Need for Better Tools
Fritch said TVA and other utilities with oscillation detection tools can only see their own footprint. “This happened for a lot of utilities on the Jan. 11 event: We knew it was big because all of our oscillation tools went into alarm. It showed our PMUs [phasor measurement units] were seeing this oscillation. But we couldn’t see outside of our footprint,” he said.
“We’re pretty good at identifying when we have a local oscillation based off our oscillation tools. But when you have these big grid oscillations where you excite these natural modes, you need more visibility.”
TVA was one of the two utilities that took its generators off AGC. “We thought our units were misbehaving. It’s hard to tell sometimes whether you’re the leader or the follower of these events.”
Of 11 utilities that responded to a NERC survey about the event, seven agreed there is a need to develop both a PMU data-sharing requirement for reliability coordinators and a real-time regional oscillation and source detection tool. The same number agreed the SMS should identify and address gaps in existing reliability standards on RC-to-RC coordination.
Fritch noted Professor Yilu Liu, of the University of Tennessee at Knoxville, helped create a video visualizing the oscillation using FNET/GridEye, a GPS-synchronized, wide-area power system frequency measurement network that uses data from more than 200 frequency disturbance recorders — essentially PMUs — around the world.
“Maybe there’s an opportunity to make that a real-time application instead of a post-op,” Fritch said, adding the industry may need to increase the number of recorders. “In my mind, there’s not enough to give you great granularity down to the unit,” he said.
“That’s why the industry, with like the [Department of Energy’s] ESAMS [Eastern Interconnection Situational Awareness Monitoring System] program, has been looking at bringing all of the PMU data into some type of tool because it has much greater coverage than the frequency disturbance recorders that FNET uses.”
Thousands of PMUs were installed across North America in the last decade.

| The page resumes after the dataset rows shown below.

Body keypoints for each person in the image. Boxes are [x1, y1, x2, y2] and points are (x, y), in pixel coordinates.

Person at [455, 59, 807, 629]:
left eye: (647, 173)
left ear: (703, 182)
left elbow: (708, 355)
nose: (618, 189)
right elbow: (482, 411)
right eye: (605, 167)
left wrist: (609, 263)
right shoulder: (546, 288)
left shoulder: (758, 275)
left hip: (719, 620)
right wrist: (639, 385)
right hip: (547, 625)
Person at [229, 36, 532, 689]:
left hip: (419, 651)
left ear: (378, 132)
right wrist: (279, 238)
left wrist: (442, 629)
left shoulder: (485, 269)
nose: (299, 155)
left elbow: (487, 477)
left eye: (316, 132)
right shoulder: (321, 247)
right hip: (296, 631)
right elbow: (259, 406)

ESAMS is using their data “and looking for these types of events to see how [they’re] affecting the grid and help identify the cause of the forced oscillation that’s exciting these natural modes.”
Training Needs
Chris Wakefield, of reliability coordinator Southern Company Services, said some plant operators in his company’s footprint thought their control systems were malfunctioning during the oscillation. “They were [ready to take] action — taking their units off AGC or doing something more drastic, like a nuclear plant may go into some type of protective mode,” he said. “How do you communicate to generator operators that that’s not probably what you want them to do?”
Fritch said there’s no “cookie cutter answer” but training would help.

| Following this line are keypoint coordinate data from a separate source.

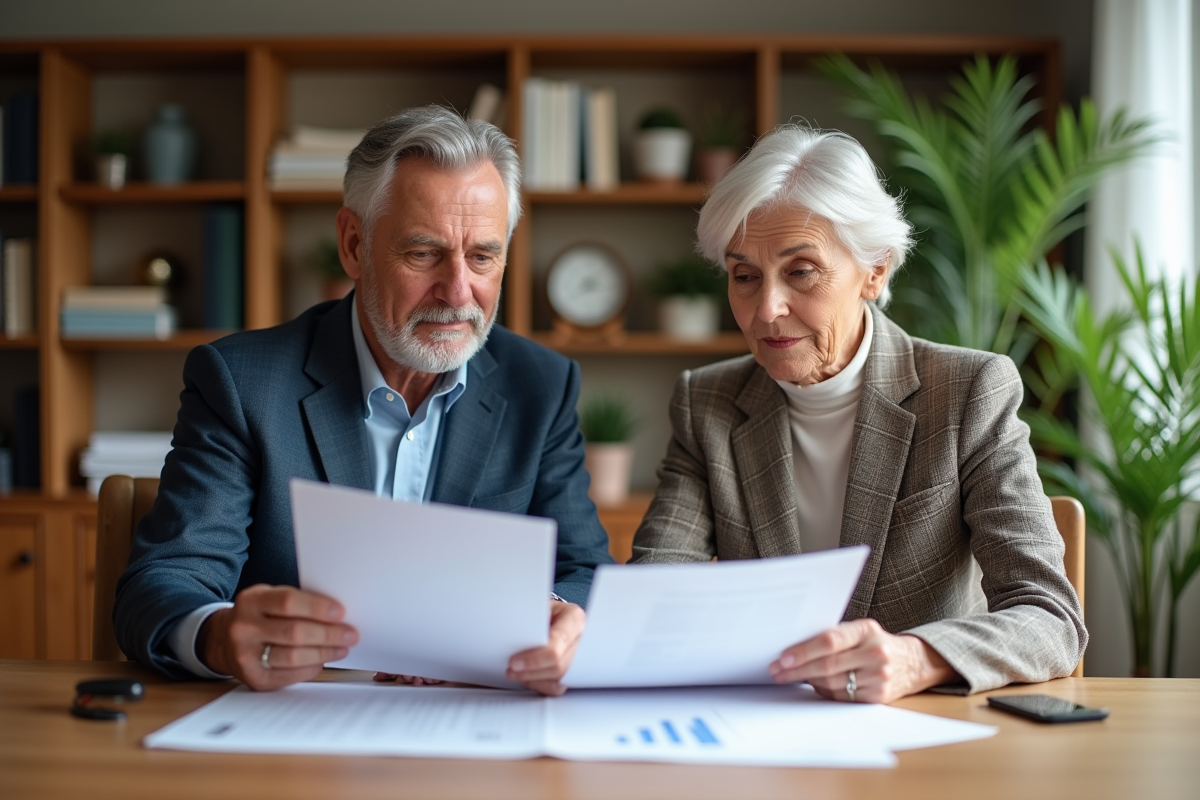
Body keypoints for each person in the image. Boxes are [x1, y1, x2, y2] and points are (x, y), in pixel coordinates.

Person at [114, 106, 613, 695]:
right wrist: (219, 636)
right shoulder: (241, 382)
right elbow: (167, 578)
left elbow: (586, 574)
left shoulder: (541, 385)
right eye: (424, 253)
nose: (458, 292)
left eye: (482, 256)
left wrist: (555, 615)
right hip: (294, 727)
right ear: (353, 244)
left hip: (476, 723)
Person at [630, 124, 1087, 703]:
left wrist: (917, 658)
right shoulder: (707, 402)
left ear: (875, 271)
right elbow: (656, 594)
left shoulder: (968, 391)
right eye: (744, 276)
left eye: (800, 271)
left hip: (926, 739)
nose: (767, 309)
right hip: (764, 734)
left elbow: (1049, 618)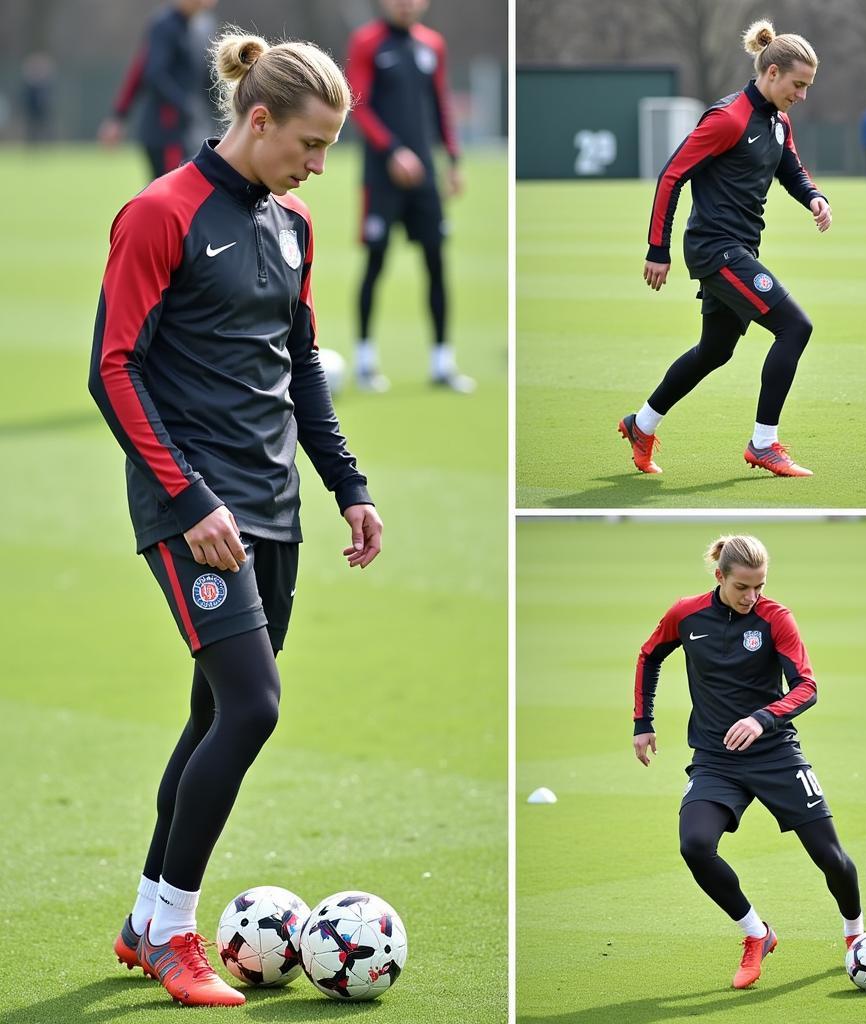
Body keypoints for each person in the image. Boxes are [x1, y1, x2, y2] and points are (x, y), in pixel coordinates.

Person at [88, 27, 383, 1007]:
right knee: (253, 704)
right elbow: (113, 368)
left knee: (216, 708)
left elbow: (299, 367)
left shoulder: (290, 226)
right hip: (191, 507)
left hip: (274, 504)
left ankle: (142, 919)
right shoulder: (160, 213)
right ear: (257, 120)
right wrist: (188, 497)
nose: (320, 165)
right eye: (310, 144)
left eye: (330, 148)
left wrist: (348, 485)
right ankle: (174, 932)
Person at [632, 535, 864, 989]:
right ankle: (756, 934)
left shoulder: (776, 618)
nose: (752, 596)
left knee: (831, 858)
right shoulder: (686, 614)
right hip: (716, 761)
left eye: (759, 586)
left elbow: (807, 687)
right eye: (743, 587)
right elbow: (648, 655)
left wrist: (763, 718)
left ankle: (855, 936)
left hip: (777, 755)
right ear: (719, 577)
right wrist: (643, 721)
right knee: (695, 846)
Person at [619, 19, 830, 479]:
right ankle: (764, 444)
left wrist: (814, 195)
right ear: (772, 74)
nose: (803, 94)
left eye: (808, 86)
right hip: (717, 249)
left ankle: (641, 424)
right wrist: (658, 248)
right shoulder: (728, 117)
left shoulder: (778, 120)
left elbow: (790, 169)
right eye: (798, 84)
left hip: (739, 247)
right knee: (795, 327)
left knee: (715, 350)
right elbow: (672, 175)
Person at [346, 0, 474, 393]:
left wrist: (452, 158)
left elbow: (440, 106)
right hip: (381, 178)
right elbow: (359, 106)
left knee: (436, 261)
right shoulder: (367, 42)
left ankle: (441, 363)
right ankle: (365, 361)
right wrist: (392, 151)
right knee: (376, 261)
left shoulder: (432, 44)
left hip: (424, 179)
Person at [98, 0, 219, 180]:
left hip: (194, 130)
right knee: (170, 193)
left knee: (194, 191)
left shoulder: (205, 26)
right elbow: (149, 73)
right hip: (166, 132)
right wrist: (118, 116)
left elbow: (210, 76)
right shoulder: (163, 25)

“Maybe it’s coming up with better communication between generation owners and RCs for these types of events,” he said. “That’s something we need help with from the ORS and from the industry.”
Next Steps
NERC will hold a webinar 2-3:30 p.m. ET on Friday to discuss the Jan. 11 event and the recently published Interconnection Oscillation Analysis report on the oscillatory behavior of the Western, Texas and Eastern Interconnections.

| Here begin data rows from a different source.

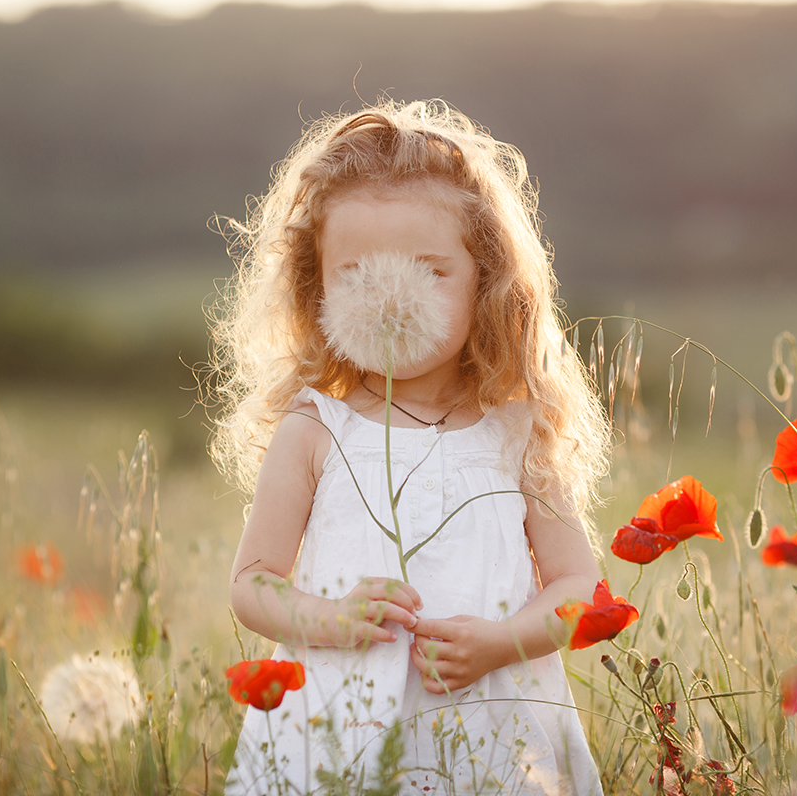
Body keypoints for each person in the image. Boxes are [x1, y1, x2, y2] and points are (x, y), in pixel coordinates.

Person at [210, 99, 610, 796]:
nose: (391, 299)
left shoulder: (517, 432)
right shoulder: (315, 429)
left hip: (492, 734)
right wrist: (330, 620)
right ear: (316, 288)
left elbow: (580, 586)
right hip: (342, 734)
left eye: (429, 270)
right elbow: (253, 585)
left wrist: (502, 642)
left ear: (487, 280)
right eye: (356, 275)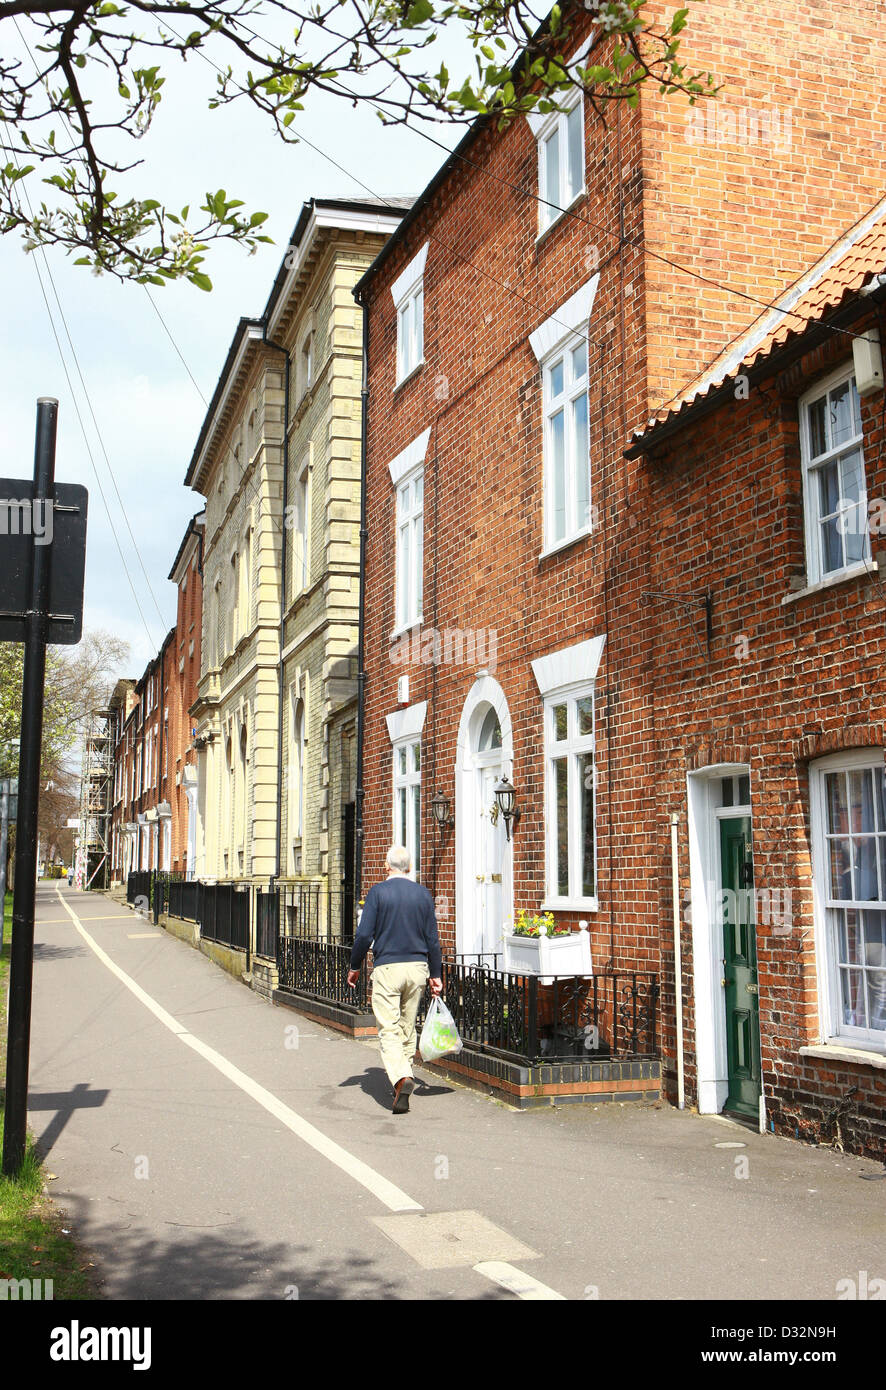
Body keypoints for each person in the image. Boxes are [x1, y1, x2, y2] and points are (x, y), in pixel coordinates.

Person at [347, 845, 442, 1114]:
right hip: (417, 968)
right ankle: (404, 1077)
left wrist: (355, 966)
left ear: (386, 867)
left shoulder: (378, 892)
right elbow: (432, 939)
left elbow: (364, 935)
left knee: (388, 1028)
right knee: (407, 1026)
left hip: (388, 968)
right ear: (410, 868)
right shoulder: (423, 895)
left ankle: (401, 1077)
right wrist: (436, 974)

“I feel like we’re headed in the right direction. It seems like … the consensus is that NERC believes there needs to be some type of tool or application and guidance on how to handle these in the future,” Fritch said. “I know what we experienced was bad, but it could have been worse if those forced oscillations, instead of being 0.25, were around 0.23 or 0.24, or the unit was bigger. This was a 25-MVA unit. What if it were a 1,000-MVA nuke plant that was doing this?”